━━━━━ Records ━━━━━

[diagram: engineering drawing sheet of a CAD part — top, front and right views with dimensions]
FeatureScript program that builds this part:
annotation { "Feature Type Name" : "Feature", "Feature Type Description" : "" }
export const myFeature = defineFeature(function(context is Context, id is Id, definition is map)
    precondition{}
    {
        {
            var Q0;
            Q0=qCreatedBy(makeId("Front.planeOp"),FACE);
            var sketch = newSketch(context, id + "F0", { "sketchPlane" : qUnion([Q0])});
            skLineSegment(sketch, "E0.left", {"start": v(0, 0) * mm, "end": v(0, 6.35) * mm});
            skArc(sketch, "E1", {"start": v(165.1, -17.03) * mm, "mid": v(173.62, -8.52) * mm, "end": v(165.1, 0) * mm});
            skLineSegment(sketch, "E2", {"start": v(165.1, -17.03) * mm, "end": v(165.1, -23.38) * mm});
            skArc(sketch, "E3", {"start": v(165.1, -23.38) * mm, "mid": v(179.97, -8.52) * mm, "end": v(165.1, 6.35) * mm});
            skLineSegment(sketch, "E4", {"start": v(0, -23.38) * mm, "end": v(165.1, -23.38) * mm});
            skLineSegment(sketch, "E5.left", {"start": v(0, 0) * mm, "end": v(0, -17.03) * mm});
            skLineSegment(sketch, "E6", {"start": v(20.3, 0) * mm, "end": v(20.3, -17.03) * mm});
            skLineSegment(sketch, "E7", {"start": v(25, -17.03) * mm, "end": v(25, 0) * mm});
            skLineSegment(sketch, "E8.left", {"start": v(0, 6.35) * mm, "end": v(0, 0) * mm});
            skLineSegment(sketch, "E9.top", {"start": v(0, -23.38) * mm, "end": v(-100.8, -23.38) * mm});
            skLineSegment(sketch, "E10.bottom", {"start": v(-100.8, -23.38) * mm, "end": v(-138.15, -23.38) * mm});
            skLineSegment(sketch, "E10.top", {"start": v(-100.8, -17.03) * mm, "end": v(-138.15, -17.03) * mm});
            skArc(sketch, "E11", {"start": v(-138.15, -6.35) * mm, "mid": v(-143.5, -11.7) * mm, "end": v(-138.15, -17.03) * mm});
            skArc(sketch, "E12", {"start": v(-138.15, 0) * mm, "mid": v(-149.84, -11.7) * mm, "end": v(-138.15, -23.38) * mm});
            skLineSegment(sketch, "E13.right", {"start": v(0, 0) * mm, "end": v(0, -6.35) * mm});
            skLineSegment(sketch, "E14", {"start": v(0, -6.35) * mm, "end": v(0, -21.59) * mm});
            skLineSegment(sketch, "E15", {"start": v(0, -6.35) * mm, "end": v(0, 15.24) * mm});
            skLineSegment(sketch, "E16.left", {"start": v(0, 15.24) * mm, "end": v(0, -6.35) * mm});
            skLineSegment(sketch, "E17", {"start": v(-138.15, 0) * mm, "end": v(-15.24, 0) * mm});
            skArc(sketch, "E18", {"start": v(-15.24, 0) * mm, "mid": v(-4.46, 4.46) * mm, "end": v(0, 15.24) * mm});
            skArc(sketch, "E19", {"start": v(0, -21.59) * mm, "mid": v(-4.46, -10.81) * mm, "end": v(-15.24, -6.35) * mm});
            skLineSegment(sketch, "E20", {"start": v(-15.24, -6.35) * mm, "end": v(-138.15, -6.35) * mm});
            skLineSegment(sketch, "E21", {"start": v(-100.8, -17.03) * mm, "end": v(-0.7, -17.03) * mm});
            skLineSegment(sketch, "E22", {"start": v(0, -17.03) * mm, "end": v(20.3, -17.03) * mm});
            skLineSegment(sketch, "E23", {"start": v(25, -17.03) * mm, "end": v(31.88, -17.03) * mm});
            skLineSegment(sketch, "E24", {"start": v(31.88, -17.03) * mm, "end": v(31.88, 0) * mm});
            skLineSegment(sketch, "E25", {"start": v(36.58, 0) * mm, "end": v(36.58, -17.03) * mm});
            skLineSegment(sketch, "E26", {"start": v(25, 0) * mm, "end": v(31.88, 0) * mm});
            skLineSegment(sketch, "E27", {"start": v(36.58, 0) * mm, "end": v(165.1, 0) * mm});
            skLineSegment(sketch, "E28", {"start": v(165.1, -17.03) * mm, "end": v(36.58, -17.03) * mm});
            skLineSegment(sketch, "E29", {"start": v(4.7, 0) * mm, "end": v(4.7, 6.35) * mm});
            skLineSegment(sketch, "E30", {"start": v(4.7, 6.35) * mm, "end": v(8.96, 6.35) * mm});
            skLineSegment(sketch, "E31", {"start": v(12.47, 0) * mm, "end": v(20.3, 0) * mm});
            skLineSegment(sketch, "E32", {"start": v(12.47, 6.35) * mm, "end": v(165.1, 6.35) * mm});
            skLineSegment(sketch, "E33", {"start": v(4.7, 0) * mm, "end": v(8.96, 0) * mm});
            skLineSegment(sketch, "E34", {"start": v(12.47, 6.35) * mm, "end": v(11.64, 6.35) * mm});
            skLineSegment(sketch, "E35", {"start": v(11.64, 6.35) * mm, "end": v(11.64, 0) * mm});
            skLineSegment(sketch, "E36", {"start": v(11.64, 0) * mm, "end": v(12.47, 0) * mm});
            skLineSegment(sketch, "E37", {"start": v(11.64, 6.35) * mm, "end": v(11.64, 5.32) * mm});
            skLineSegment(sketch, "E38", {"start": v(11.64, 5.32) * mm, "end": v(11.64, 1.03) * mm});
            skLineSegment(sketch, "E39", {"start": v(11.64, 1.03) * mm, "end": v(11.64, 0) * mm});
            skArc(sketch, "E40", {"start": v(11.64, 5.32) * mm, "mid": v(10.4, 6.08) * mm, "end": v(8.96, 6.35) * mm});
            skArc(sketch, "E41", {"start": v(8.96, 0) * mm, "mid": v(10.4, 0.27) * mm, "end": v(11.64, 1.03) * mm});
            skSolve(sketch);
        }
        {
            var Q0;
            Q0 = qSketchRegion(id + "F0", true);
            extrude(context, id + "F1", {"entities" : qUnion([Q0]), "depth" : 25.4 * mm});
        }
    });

━━━━━

Return the entire listing above verbatim, from its first line to its last.

## [Task result]
[diagram: engineering drawing sheet of a CAD part — top, front and right views with dimensions]
FeatureScript program that builds this part:
annotation { "Feature Type Name" : "Feature", "Feature Type Description" : "" }
export const myFeature = defineFeature(function(context is Context, id is Id, definition is map)
    precondition{}
    {
        {
            var Q0;
            Q0=qCreatedBy(makeId("Front.planeOp"),FACE);
            var sketch = newSketch(context, id + "F0", { "sketchPlane" : qUnion([Q0])});
            skLineSegment(sketch, "E0.left", {"start": v(0, 0) * mm, "end": v(0, 6.35) * mm});
            skArc(sketch, "E1", {"start": v(165.1, -17.03) * mm, "mid": v(173.62, -8.52) * mm, "end": v(165.1, 0) * mm});
            skLineSegment(sketch, "E2", {"start": v(165.1, -17.03) * mm, "end": v(165.1, -23.38) * mm});
            skArc(sketch, "E3", {"start": v(165.1, -23.38) * mm, "mid": v(179.97, -8.52) * mm, "end": v(165.1, 6.35) * mm});
            skLineSegment(sketch, "E4", {"start": v(0, -23.38) * mm, "end": v(165.1, -23.38) * mm});
            skLineSegment(sketch, "E5.left", {"start": v(0, 0) * mm, "end": v(0, -17.03) * mm});
            skLineSegment(sketch, "E6", {"start": v(20.3, 0) * mm, "end": v(20.3, -17.03) * mm});
            skLineSegment(sketch, "E7", {"start": v(25, -17.03) * mm, "end": v(25, 0) * mm});
            skLineSegment(sketch, "E8.left", {"start": v(0, 6.35) * mm, "end": v(0, 0) * mm});
            skLineSegment(sketch, "E9.top", {"start": v(0, -23.38) * mm, "end": v(-100.8, -23.38) * mm});
            skLineSegment(sketch, "E10.bottom", {"start": v(-100.8, -23.38) * mm, "end": v(-138.15, -23.38) * mm});
            skLineSegment(sketch, "E10.top", {"start": v(-100.8, -17.03) * mm, "end": v(-138.15, -17.03) * mm});
            skArc(sketch, "E11", {"start": v(-138.15, -6.35) * mm, "mid": v(-143.5, -11.7) * mm, "end": v(-138.15, -17.03) * mm});
            skArc(sketch, "E12", {"start": v(-138.15, 0) * mm, "mid": v(-149.84, -11.7) * mm, "end": v(-138.15, -23.38) * mm});
            skLineSegment(sketch, "E13.right", {"start": v(0, 0) * mm, "end": v(0, -6.35) * mm});
            skLineSegment(sketch, "E14", {"start": v(0, -6.35) * mm, "end": v(0, -21.59) * mm});
            skLineSegment(sketch, "E15", {"start": v(0, -6.35) * mm, "end": v(0, 15.24) * mm});
            skLineSegment(sketch, "E16.left", {"start": v(0, 15.24) * mm, "end": v(0, -6.35) * mm});
            skLineSegment(sketch, "E17", {"start": v(-138.15, 0) * mm, "end": v(-15.24, 0) * mm});
            skArc(sketch, "E18", {"start": v(-15.24, 0) * mm, "mid": v(-4.46, 4.46) * mm, "end": v(0, 15.24) * mm});
            skArc(sketch, "E19", {"start": v(0, -21.59) * mm, "mid": v(-4.46, -10.81) * mm, "end": v(-15.24, -6.35) * mm});
            skLineSegment(sketch, "E20", {"start": v(-15.24, -6.35) * mm, "end": v(-138.15, -6.35) * mm});
            skLineSegment(sketch, "E21", {"start": v(-100.8, -17.03) * mm, "end": v(-0.7, -17.03) * mm});
            skLineSegment(sketch, "E22", {"start": v(0, -17.03) * mm, "end": v(20.3, -17.03) * mm});
            skLineSegment(sketch, "E23", {"start": v(25, -17.03) * mm, "end": v(31.88, -17.03) * mm});
            skLineSegment(sketch, "E24", {"start": v(31.88, -17.03) * mm, "end": v(31.88, 0) * mm});
            skLineSegment(sketch, "E25", {"start": v(36.58, 0) * mm, "end": v(36.58, -17.03) * mm});
            skLineSegment(sketch, "E26", {"start": v(25, 0) * mm, "end": v(31.88, 0) * mm});
            skLineSegment(sketch, "E27", {"start": v(36.58, 0) * mm, "end": v(165.1, 0) * mm});
            skLineSegment(sketch, "E28", {"start": v(165.1, -17.03) * mm, "end": v(36.58, -17.03) * mm});
            skLineSegment(sketch, "E29", {"start": v(4.7, 0) * mm, "end": v(4.7, 6.35) * mm});
            skLineSegment(sketch, "E30", {"start": v(4.7, 6.35) * mm, "end": v(8.96, 6.35) * mm});
            skLineSegment(sketch, "E31", {"start": v(12.47, 0) * mm, "end": v(20.3, 0) * mm});
            skLineSegment(sketch, "E32", {"start": v(12.47, 6.35) * mm, "end": v(165.1, 6.35) * mm});
            skLineSegment(sketch, "E33", {"start": v(4.7, 0) * mm, "end": v(8.96, 0) * mm});
            skLineSegment(sketch, "E34", {"start": v(12.47, 6.35) * mm, "end": v(11.64, 6.35) * mm});
            skLineSegment(sketch, "E35", {"start": v(11.64, 6.35) * mm, "end": v(11.64, 0) * mm});
            skLineSegment(sketch, "E36", {"start": v(11.64, 0) * mm, "end": v(12.47, 0) * mm});
            skLineSegment(sketch, "E37", {"start": v(11.64, 6.35) * mm, "end": v(11.64, 5.32) * mm});
            skLineSegment(sketch, "E38", {"start": v(11.64, 5.32) * mm, "end": v(11.64, 1.03) * mm});
            skLineSegment(sketch, "E39", {"start": v(11.64, 1.03) * mm, "end": v(11.64, 0) * mm});
            skArc(sketch, "E40", {"start": v(11.64, 5.32) * mm, "mid": v(10.4, 6.08) * mm, "end": v(8.96, 6.35) * mm});
            skArc(sketch, "E41", {"start": v(8.96, 0) * mm, "mid": v(10.4, 0.27) * mm, "end": v(11.64, 1.03) * mm});
            skSolve(sketch);
        }
        {
            var Q0;
            Q0 = qSketchRegion(id + "F0", true);
            extrude(context, id + "F1", {"entities" : qUnion([Q0]), "depth" : 25.4 * mm});
        }
    });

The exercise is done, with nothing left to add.